Он набрал воздуха в легкие, открыл рот, но не издал ни звука. В голове у него с бешеной скоростью проносились мысли. Если сказать: я хочу сегодня же поехать следом за Сиси, это будет звучать глупо после всего, что сказала Мими… Эту мысль он отбросил, как японскую раковину, которая где-то внутри него открылась и выдала всю правду: что Сиси уехала в первую очередь потому, что не любила его, и что он повел бы себя как полный идиот, если бы сломя голову попытался…
Но я должен попытаться, должен, должен! – кричал он мне. Я не знал, что ответить.
– Мими, – сказал Альберехт, – мне сегодня же нужны деньги, – он произнес эти слова как заклинание. – Сегодня же, немедленно.

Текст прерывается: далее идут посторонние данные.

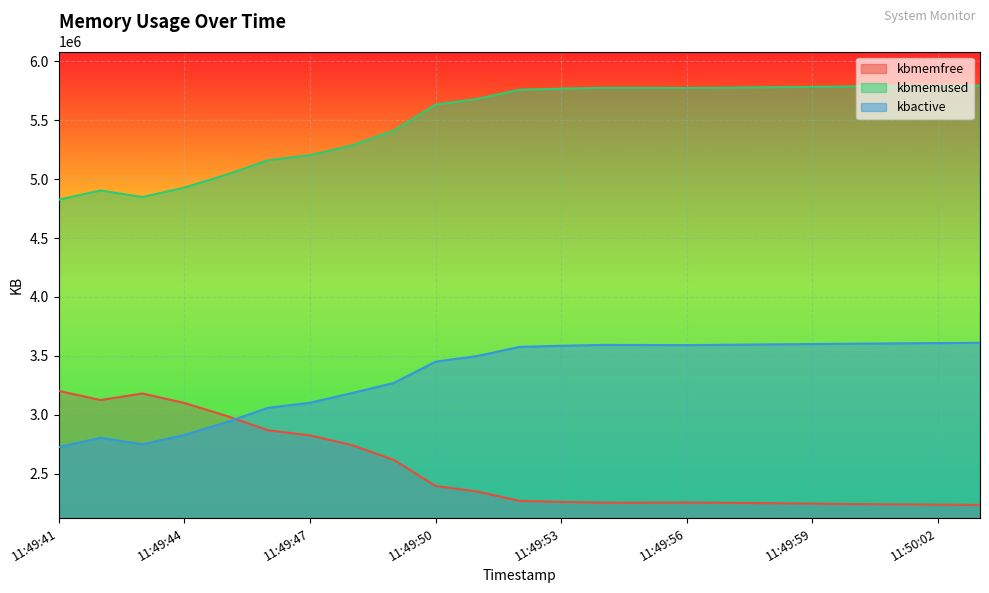

Which series changed the most between 11:49:46 and 11:49:57?

kbmemfree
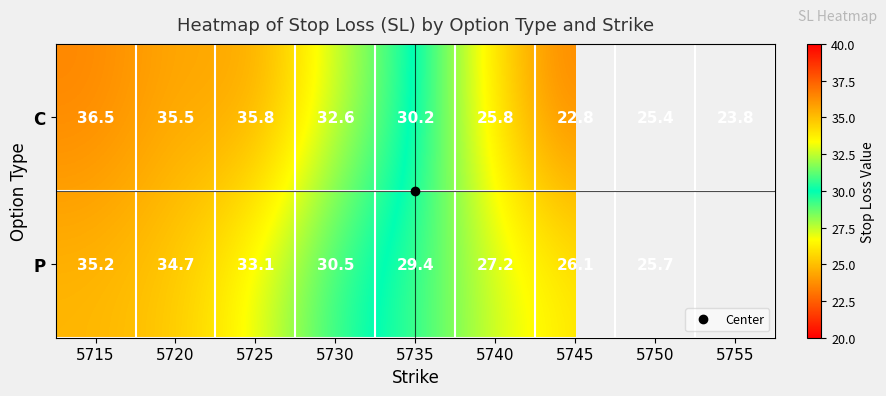

At how many categories does at least one series exceed 26?

7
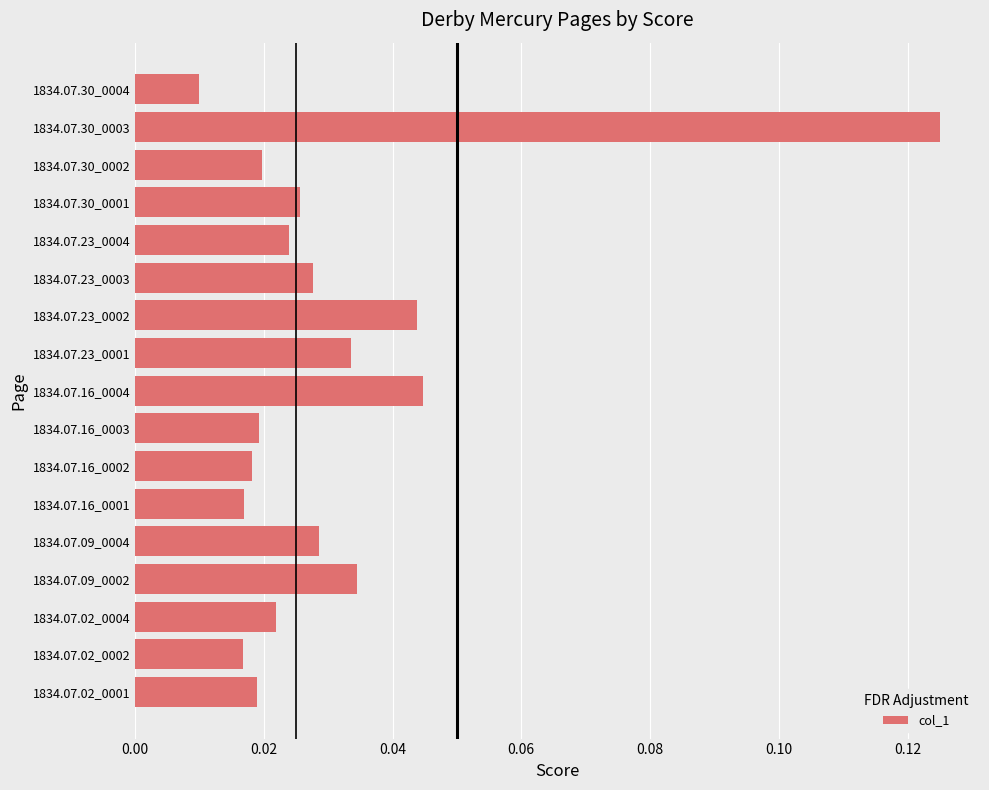

Are the bars grouped side by side (vs. stacked)?

No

Утром я смогу снять деньги в банке, но будет уже поздно.
– Сколько тебе надо? – спросила Мими.
– Пятьсот гульденов.
– Нешуточная сумма. Подожди минутку.
Мими поставила бокал на стол и пошла к Эрику, беседовавшему с братом Альберехта Ренсе и его женой Паулой, сидевшей на широком диване. Альберехт смотрел на Мими, направлявшуюся к дивану, и недоумевал, куда подевалась мать, которой нигде не было видно.
Где же мать? Вышла из гостиной. Но почему? Он съел еще немного салата со своей тарелки, увидел, что мать не возвращается, поставил тарелку и вышел из комнаты. В этот момент зазвонил дверной звонок.
В коридоре Альберехт столкнулся со служанкой.
– Госпожа на кухне?
– Mefrau ist oben im Stock.
[15]
И служанка пошла открывать дверь.
По широкой дубовой лестнице с толстой ковровой дорожкой персидского узора Альберехт поднялся наверх.
Дверь в мамину спальню была приоткрыта, и там горел свет, как будто мать хотела, чтобы ему было нетрудно ее найти. Благодаря предчувствию, разбуженному воспоминаниями об аналогичных случаях, он не удивился, увидев ее в полном одиночестве, на канапе, обитом желтым атласом, с рюмкой в руке.
Она сидела на этом предмете мебели, рюмка в правой руке, правая нога на полу, левая вытянута на атласе. Когда Альберехт вошел, она не пошевелилась.
Эта комната была не просто спальней. Кровать, хоть и очень изящная, играла подчиненную роль среди прочей обстановки. Здесь тоже стоял рояль, но поменьше, чем в гостиной. В углу – изысканный мебельный гарнитур, обитый атласом, частью которого и было мамино канапе, равно как и секретер орехового дерева, под старину, и вся остальная мебель. Хрустальная люстра со множеством электрических лампочек в виде свечек освещала комнату благородным неярким светом.
– Что с тобой, мама?
– Я очень беспокоюсь за тебя. Весь концерт испорчен. Во время выступления я мысленно была с тобой, потому так хорошо и пела. Я как бы думала: пусть Берта все еще нет, но он обязательно придет, ведь я так хорошо пою. Даже после антракта я все еще надеялась, что вы придете. Что случилось с Сиси? Не говори мне, что она приболела. Ты же не будешь меня обманывать?
Она сделала глоток и посмотрела на него таким пристальным взглядом, каким только могла. Альберехт увидел, что она пьет виски, и на миг чуть не потерял сознание от зависти.